* _Set of tasks_
1. From the interview transcript, list every figure Limbaugh gives for his number of stations or his audience size.
2. In the interview transcript, what does Limbaugh say he supported Clinton on?
3. Please write out the part of the interview transcript that begins at the words "KURTZ: But Republicans" and ends after "agree with. So...".

*** Text for analysis ***

They still say critical things about him. They're not trying to help him or cooperate with him. And I was -- I was very critical of Bush, but here's the real answer of the question is actually liberals are more fun when they're out of power because that's when they get wackier and nuttier. When they're in power, they're more dangerous. They can actually implement what they're talking about. I was never happier to see Clinton go, and I wish he'd stay away.
KURTZ: He was good for your career. You had fun.
(CROSSTALK)
KURTZ: The whole media had fun...
LIMBAUGH: No, here's the thing. I started in '88 with 56 stations. After four years of George Bush I had 500 stations and about 18 or 15 million audience. I added 120 stations with Clinton and four million audience. My career was made long before Clinton. My success doesn't depend on who wins elections. Liberals are everywhere, whether they're in the White House or not, and my focus is being critical of them and pointing out what I think are their fallacies and (UNINTELLIGIBLE).
KURTZ: When Bush's father was president, you slept over at the White House one night. If George W. gave you such an invitation, would you be accepted?
LIMBAUGH: Probably so. It's a great honor...
(CROSSTALK)
LIMBAUGH: I didn't pay to go there.
KURTZ: Of course not, but doesn't that, then, put you in a position of being on the team?
LIMBAUGH: No, I'm already on the team in my mind. He's my president. I've supported him. He won. I'm happy. I want to do what I can to make sure that he has my objectives in mind and so if he's successful, then I think the country is successful. So I mean I'm on the team, actually of any president who's trying to do the right thing as I see it. I supported Clinton in NAFTA to great consternation among some in my audience.
KURTZ: But Republicans now control the White House, both Houses of Congress. It seems to me you're not going to have too many people to kick around any more Rush.
LIMBAUGH: Yes, the liberals are going to be -- look, when they're out, look at what they're doing. They think they've got to go further left. Dianne Feinstein said the other day we've got to get even more shrilled. She didn't use that word, but we've got to define ourselves greater. We've got to make ourselves -- no, they're going to be the most fun to watch in the next two years because they think they've got to go almost off the cliff left -- (UNINTELLIGIBLE) camera left in order to get their message out, which in fact, did get out. So -- and I -- look, I don't think Bush is going to do everything in the world I'm going to agree with. So...

*** End of Text for analysis ***
*** Data below ***

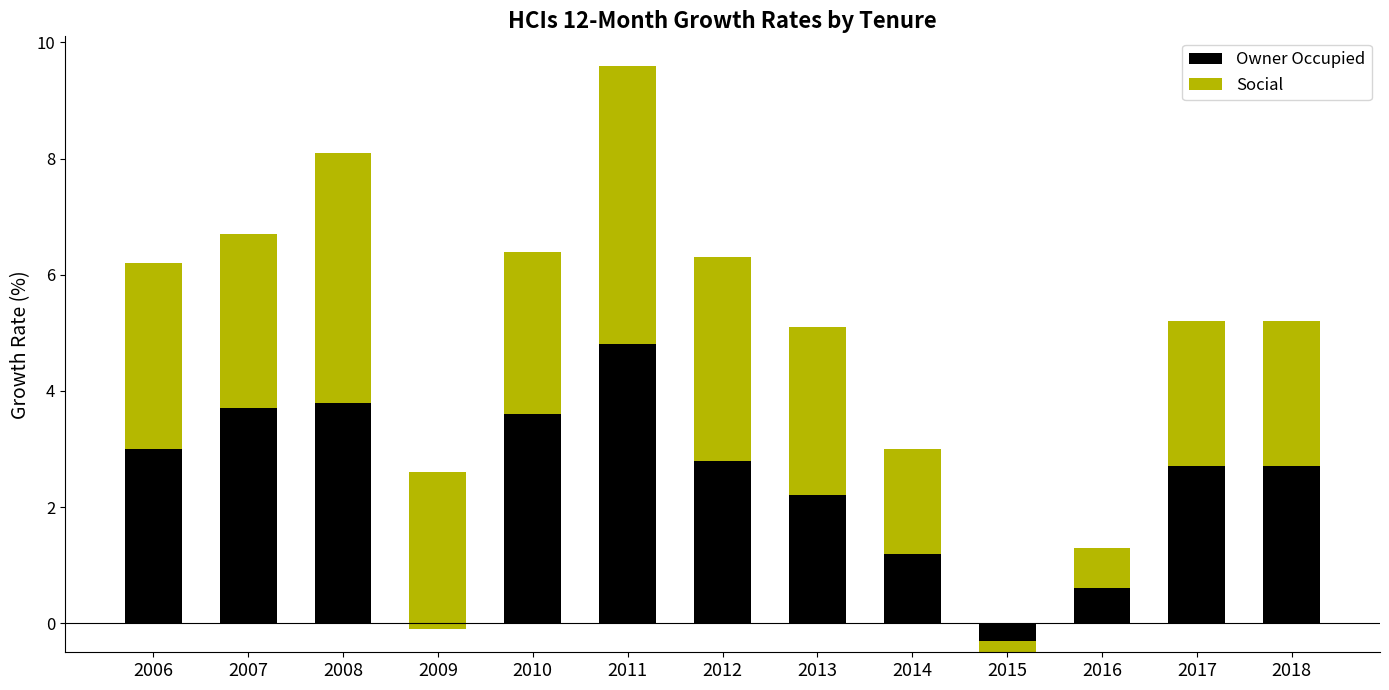

Which category has the highest value in the Social series?

2011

*** End of Data below ***

* _Solution list_
1.
- 56 stations
- 500 stations
- about 18 or 15 million audience
- 120 stations
- four million audience

2. NAFTA.

3.
KURTZ: But Republicans now control the White House, both Houses of Congress. It seems to me you're not going to have too many people to kick around any more Rush.
LIMBAUGH: Yes, the liberals are going to be -- look, when they're out, look at what they're doing. They think they've got to go further left. Dianne Feinstein said the other day we've got to get even more shrilled. She didn't use that word, but we've got to define ourselves greater. We've got to make ourselves -- no, they're going to be the most fun to watch in the next two years because they think they've got to go almost off the cliff left -- (UNINTELLIGIBLE) camera left in order to get their message out, which in fact, did get out. So -- and I -- look, I don't think Bush is going to do everything in the world I'm going to agree with. So...